**Reading text:**
Within the next five years, the world is likely to experience at least one year in which the global average surface temperature exceeds 1.5C above pre-industrial levels. That was the stark prediction of the World Meteorological Organisation (WMO) this week, in its climate forecast.
Straying beyond 1.5C could lead to potentially irreversible effects on the global climate system, scientists have warned, including the collapse of the Greenland and West Antarctic ice sheets, the abrupt melting of permafrost, rising sea levels and bleaching coral reefs. For these reasons, the 1.5C limit is at the heart of the 2015 Paris climate agreement, which bound countries to hold global temperature rises “well below 2C” and “pursuing efforts” to 1.5C.
Breaching the 1.5C threshold in one or even two years will not be enough to invalidate the Paris agreement. The rise would have to be sustained over several years or more before such a judgment could be drawn, and the WMO has said it is still possible temperatures could fall back again slightly. But it would be a huge blow to global climate action and a terrifying reminder of how close we are to the precipice of irretrievable harm.

**What is required:**
Update the climate text from "Breaching the 1.5C" to "of irretrievable harm.", replacing "precipice" with "edge". The records after this point come from a separate source.

**Stored records:**
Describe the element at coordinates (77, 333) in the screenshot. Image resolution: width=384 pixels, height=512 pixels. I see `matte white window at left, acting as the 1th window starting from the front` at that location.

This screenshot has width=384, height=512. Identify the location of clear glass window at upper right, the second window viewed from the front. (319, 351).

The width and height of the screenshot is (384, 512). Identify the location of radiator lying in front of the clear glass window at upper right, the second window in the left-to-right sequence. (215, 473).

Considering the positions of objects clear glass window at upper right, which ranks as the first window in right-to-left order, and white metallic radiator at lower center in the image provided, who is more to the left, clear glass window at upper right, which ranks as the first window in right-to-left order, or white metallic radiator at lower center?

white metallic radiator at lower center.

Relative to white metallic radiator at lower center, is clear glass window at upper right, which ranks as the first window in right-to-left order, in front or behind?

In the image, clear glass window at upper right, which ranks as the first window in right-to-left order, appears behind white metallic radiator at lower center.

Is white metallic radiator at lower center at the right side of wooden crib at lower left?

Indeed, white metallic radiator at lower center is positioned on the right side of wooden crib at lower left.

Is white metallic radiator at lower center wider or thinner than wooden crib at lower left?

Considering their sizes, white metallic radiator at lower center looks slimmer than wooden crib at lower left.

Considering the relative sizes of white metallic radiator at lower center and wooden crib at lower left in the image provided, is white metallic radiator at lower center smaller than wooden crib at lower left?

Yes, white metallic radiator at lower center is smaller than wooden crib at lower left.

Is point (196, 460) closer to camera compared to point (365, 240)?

**Task output:**
Breaching the 1.5C threshold in one or even two years will not be enough to invalidate the Paris agreement. The rise would have to be sustained over several years or more before such a judgment could be drawn, and the WMO has said it is still possible temperatures could fall back again slightly. But it would be a huge blow to global climate action and a terrifying reminder of how close we are to the edge of irretrievable harm.